ATI RN
ATI Exit Exam 2023
1. A nurse is preparing to administer dopamine hydrochloride at 4 mcg/kg/min for a client weighing 80 kg. How many mL/hr should the nurse set the IV infusion to deliver?
- A. 6 mL/hr
- B. 8 mL/hr
- C. 12 mL/hr
- D. 16 mL/hr
Correct answer: A
Rationale: To calculate the correct rate, you first need to convert the weight to micrograms: 4 mcg/kg/min * 80 kg = 320 mcg/min. Then, convert micrograms to milligrams: 320 mcg/min / 1000 = 0.32 mg/min. Next, calculate how many milligrams per hour: 0.32 mg/min * 60 min/hr = 19.2 mg/hr. Finally, determine the mL/hr rate by using the concentration provided: 19.2 mg/hr / 800 mg in 250 mL = 6 mL/hr. Therefore, the correct answer is 6 mL/hr. Choice B, 8 mL/hr, is incorrect as it does not reflect the accurate calculation based on the weight and drug concentration. Choices C and D, 12 mL/hr and 16 mL/hr, are also incorrect as they do not align with the correct calculation of the infusion rate for dopamine hydrochloride based on the client's weight and the medication concentration.
2. A nurse is providing teaching to a client who has diabetes mellitus and a new prescription for insulin glargine. Which of the following instructions should the nurse include?
- A. You should inject this medication once a day, at the same time each day.
- B. You should expect your blood glucose level to increase immediately after administration.
- C. You should rotate injection sites between your abdomen and thigh.
- D. You should inject this medication with your meals.
Correct answer: A
Rationale: The correct instruction that the nurse should include is to inject insulin glargine once a day, at the same time each day. Insulin glargine is a long-acting insulin that provides a consistent level of insulin over 24 hours, helping to maintain stable blood glucose levels. Option B is incorrect because insulin glargine does not cause an immediate increase in blood glucose levels. Option C is important for preventing lipodystrophy but is not specific to insulin glargine administration. Option D is incorrect because insulin glargine is typically administered at the same time each day, regardless of meals.
3. A nurse is planning care for a client who has a new prescription for a peripheral intravenous (IV) catheter. Which of the following actions should the nurse take to prevent infection?
- A. Shave the hair at the insertion site.
- B. Cleanse the site with povidone-iodine.
- C. Wear sterile gloves when changing the dressing.
- D. Change the IV site every 48 to 72 hours.
Correct answer: D
Rationale: The correct action to prevent infection when caring for a client with a new peripheral IV catheter is to change the IV site every 48 to 72 hours. Shaving the hair at the insertion site can actually increase the risk of infection by causing microabrasions in the skin. While cleansing the site with povidone-iodine is important before insertion, it is not necessary to continue doing so once the IV is in place. Wearing sterile gloves when changing the dressing is crucial for maintaining aseptic technique but does not directly prevent infection related to the IV site itself.
4. A nurse is caring for a client who has acute pancreatitis. Which of the following laboratory findings should the nurse expect to be elevated?
- A. Hemoglobin
- B. Bilirubin
- C. Amylase
- D. Creatinine
Correct answer: C
Rationale: The correct answer is C: Amylase. Amylase levels are elevated in clients with acute pancreatitis due to inflammation of the pancreas. Elevated hemoglobin (choice A) is not typically associated with acute pancreatitis. Bilirubin (choice B) may be elevated in conditions affecting the liver, not specifically in acute pancreatitis. Creatinine (choice D) is a marker of kidney function and is not directly related to acute pancreatitis.

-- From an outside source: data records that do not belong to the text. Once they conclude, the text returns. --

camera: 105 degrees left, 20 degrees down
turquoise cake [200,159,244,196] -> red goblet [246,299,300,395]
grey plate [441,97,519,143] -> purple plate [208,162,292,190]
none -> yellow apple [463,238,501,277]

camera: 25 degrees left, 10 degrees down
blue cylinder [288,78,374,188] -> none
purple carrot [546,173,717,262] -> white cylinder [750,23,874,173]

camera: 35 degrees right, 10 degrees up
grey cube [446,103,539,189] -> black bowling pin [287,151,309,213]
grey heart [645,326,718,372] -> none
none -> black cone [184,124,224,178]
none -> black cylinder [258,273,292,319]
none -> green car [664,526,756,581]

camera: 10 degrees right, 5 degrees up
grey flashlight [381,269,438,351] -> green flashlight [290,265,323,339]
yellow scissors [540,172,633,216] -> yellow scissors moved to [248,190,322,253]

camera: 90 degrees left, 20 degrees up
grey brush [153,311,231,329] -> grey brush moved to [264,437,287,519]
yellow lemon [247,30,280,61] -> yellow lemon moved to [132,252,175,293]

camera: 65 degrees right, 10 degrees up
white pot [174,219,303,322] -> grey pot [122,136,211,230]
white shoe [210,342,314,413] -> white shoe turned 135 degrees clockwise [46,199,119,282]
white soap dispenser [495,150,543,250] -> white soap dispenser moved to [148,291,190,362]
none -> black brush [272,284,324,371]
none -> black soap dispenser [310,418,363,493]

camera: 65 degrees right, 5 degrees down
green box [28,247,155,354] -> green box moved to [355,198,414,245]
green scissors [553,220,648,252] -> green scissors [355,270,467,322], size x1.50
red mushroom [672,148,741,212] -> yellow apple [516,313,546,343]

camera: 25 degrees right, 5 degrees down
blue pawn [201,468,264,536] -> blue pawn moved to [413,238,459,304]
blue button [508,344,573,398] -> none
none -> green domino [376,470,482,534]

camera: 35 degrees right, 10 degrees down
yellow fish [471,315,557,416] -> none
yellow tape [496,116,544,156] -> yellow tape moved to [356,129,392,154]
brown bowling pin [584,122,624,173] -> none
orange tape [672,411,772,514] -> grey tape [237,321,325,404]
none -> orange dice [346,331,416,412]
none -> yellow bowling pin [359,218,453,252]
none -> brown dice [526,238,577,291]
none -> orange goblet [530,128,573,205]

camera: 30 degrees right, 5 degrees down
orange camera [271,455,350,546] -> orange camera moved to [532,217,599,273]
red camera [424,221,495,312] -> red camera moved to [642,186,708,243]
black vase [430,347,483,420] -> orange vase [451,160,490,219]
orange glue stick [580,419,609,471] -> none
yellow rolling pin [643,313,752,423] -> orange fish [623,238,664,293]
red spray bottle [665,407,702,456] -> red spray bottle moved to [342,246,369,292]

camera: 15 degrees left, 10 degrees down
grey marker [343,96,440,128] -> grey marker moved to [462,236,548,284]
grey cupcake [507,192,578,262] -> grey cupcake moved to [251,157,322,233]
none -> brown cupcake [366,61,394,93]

5. A nurse is caring for a client who has pneumonia. Which of the following findings should the nurse identify as an indication of the effectiveness of the treatment?
- A. Respiratory rate of 24/min
- B. White blood cell count of 15,000/mm3
- C. SpO2 of 95%
- D. Clear breath sounds
Correct answer: D
Rationale: Clear breath sounds are an essential indicator of effective pneumonia treatment as they suggest resolution of the lung infection. A normal respiratory rate (A) indicates adequate breathing but does not directly reflect the effectiveness of pneumonia treatment. An elevated white blood cell count (B) is a sign of infection and may not decrease immediately with treatment. While maintaining an SpO2 of 95% (C) is crucial for oxygenation, it may not directly indicate the effectiveness of pneumonia treatment.